Realschule Oberwesel setzte ein Zeichen für mehr Miteinander
Dass Streit und Konflikte zum Leben dazugehören, das wissen nicht nur die Erwachsenen. Gerade in einer Schule gilt es immer wieder, die kleineren und größeren Herausforderungen eines gemeinsamen Alltags zu lösen und am Ende wieder nebeneinander auf der Schulbank zu sitzen. Angesichts der vielen aktuellen Krisen in der Welt scheint aber gerade das, was jeder im Kleinen lösen muss, auf der großen Ebene nicht zu gelingen. Das wirft viele Fragen auf, auch bei den Kindern und Jugendlichen. Diese Fragen standen vor einigen Tagen im Mittelpunkt einer Friedensaktion der Heuss-Adenauer Mittelrhein-Realschule Oberwesel.

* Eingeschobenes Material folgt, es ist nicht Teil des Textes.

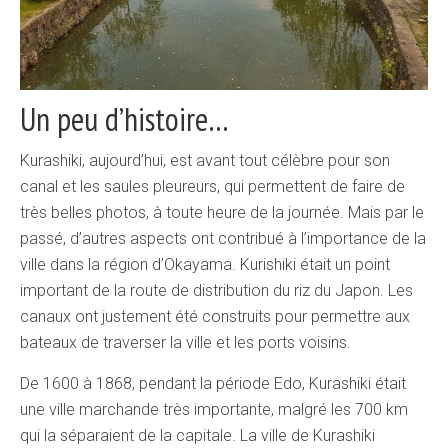
Un peu d’histoire…
Kurashiki, aujourd’hui, est avant tout célèbre pour son
canal et les saules pleureurs, qui permettent de faire de
très belles photos, à toute heure de la journée. Mais par le
passé, d’autres aspects ont contribué à l’importance de la
ville dans la région d’Okayama. Kurishiki était un point
important de la route de distribution du riz du Japon. Les
canaux ont justement été construits pour permettre aux
bateaux de traverser la ville et les ports voisins.
De 1600 à 1868, pendant la période Edo, Kurashiki était
une ville marchande très importante, malgré les 700 km
qui la séparaient de la capitale. La ville de Kurashiki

Schüler aus über 30 Nationen lernen aktuell an der Schule, sie bringen unterschiedliche Kulturen, Religionen und Prägungen mit. Und sie müssen einen Weg finden, friedlich miteinander umzugehen. Der nach wie vor blutig tobende Konflikt im Gaza-Streifen war der Anlass, in jeder Klasse die Hintergründe des Streits zu beleuchten und auch gemeinsam über Lösungen zu sprechen. Dabei wurde schnell klar, dass bei allen berechtigen Forderungen auf beiden Seiten eskalierende Gewalt, gegenseitiger Terror und das vermeintliche Recht des Stärkeren nicht zu dauerhaften Lösungen führen können.
Mit ihren Klassenleitern erarbeiteten die Schüler Hintergründe zu den Konflikten im Nahen Osten, aber auch in der Ukraine und an anderen Orten der Welt und stellten Forderungen und Vorschläge für ein friedliches Zusammenleben auf. Auf den gezeichneten Plakaten wurde deutlich, dass die Lösungen nicht von außen kommen können, sondern von den Menschen selbst gelebt und verinnerlicht werden müssen: Wir müssen aktiv Ja zum Frieden sagen und aufeinander zugehen.
Symbolisch für diese Erkenntnis stand die gemeinsame Errichtung einer Friedensbrücke auf dem Schulhof. Knapp 400 Schüler waren dabei, als die Brücke aus einzelnen Holzbalken zusammengefügt wurde. Jede Klasse hatte dazu einen Balken farbig gestaltet und mit einem Begriff versehen, der diese Brücke des Friedens und Miteinanders tragfähig machen sollte: Mut – Toleranz – Menschenrechte – kein Rassismus – Offenheit – gemeinsamer Austausch – Liebe … Die Balken fügten sich nach einem ausgeklügelten Plan zusammen und – das war für viele Anwesende überraschend – die sogenannte Leonardo-Brücke hielt, gänzlich ohne Schrauben oder Nägel. Nachdem sich der erste mutige Lehrer von der Tragfähigkeit der Konstruktion überzeugt hatte, ließen es sich die Schüler nicht nehmen, fast allesamt über ihre Friedensbrücke zu gehen.
„Frieden beginnt im Kleinen“, erläuterte Schulleiterin Claudia Weber, „und es erfüllt mich mit Stolz, dass unsere Schüler heute wieder gezeigt haben, dass sie als starke Gemeinschaft agieren können.“ Als UNESCO-Projektschule ist die Mittelrhein-Realschule in besonderer Weise dem Gedanken einer weltumspannenden Zusammenarbeit verpflichtet. „Baut Brücken, dort wo die Erwachsenen sie oft nicht sehen. Baut Brücken, um Hindernisse zu überwinden und die Welt zum Besseren zu verändern. Baut Brücken, denn ihr seid die Brückenbauer von morgen!“, rief Holger Weißmann als UNESCO-Koordinator der Schule seinen Schülern zu.
Die bunte Friedensbrücke bleibt nun als sichtbares Zeichen im Schulgebäude zurück. Unsichtbar, aber vielleicht noch wertvoller, bleibt der Eindruck vom Gang über die tragfähige Brücke in vielen Herzen der Jugendlichen.